Problem:
Retype, word for word, every line from the one holding "neck: (523, 216)" through the one holding "left back paw: (338, 476)" in the entries below, both included, and only those lines.

Material to process:
+ + + +
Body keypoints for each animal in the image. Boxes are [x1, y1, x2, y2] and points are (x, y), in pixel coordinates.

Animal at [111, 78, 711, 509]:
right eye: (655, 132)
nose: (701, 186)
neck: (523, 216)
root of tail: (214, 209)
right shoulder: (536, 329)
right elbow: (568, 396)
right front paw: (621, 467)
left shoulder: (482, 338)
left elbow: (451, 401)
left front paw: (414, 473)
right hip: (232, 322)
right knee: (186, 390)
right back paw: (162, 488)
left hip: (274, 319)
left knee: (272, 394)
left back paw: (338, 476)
+ + + +
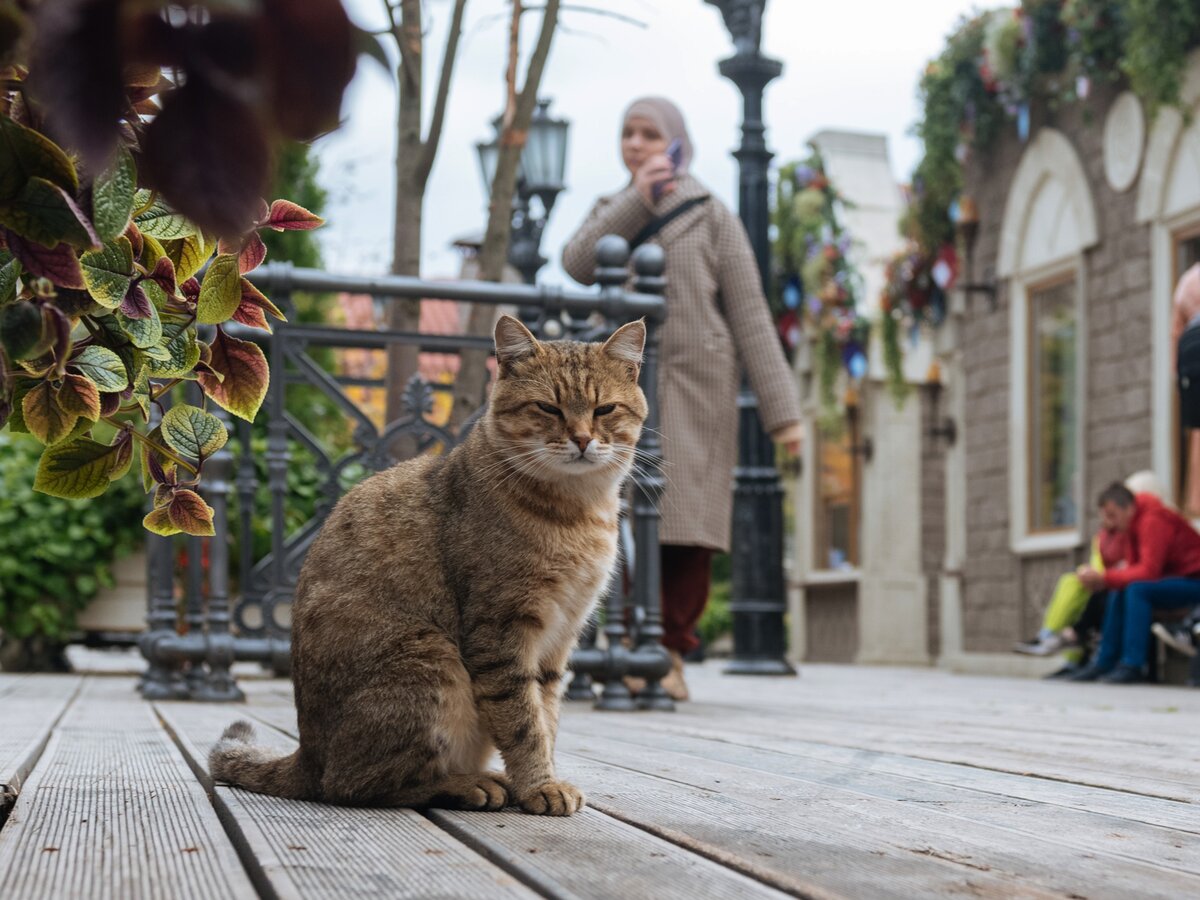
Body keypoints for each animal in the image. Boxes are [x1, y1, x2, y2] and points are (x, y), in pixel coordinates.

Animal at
+ + + +
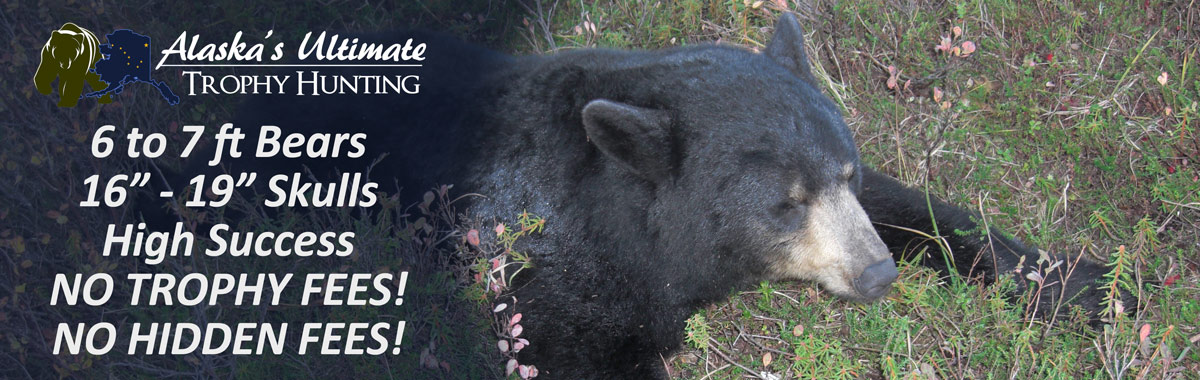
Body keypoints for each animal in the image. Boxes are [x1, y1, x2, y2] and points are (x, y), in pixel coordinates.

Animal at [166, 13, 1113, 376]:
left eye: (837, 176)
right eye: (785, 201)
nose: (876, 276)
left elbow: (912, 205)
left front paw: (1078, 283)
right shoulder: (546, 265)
+ + + +
Reply:
neck: (523, 216)
root of tail: (214, 209)
right shoulder: (536, 329)
right elbow: (568, 396)
right front paw: (621, 467)
left shoulder: (482, 338)
left elbow: (451, 401)
left front paw: (414, 473)
right hip: (232, 322)
right knee: (186, 390)
right back paw: (162, 488)
left hip: (274, 319)
left knee: (272, 394)
left back paw: (338, 476)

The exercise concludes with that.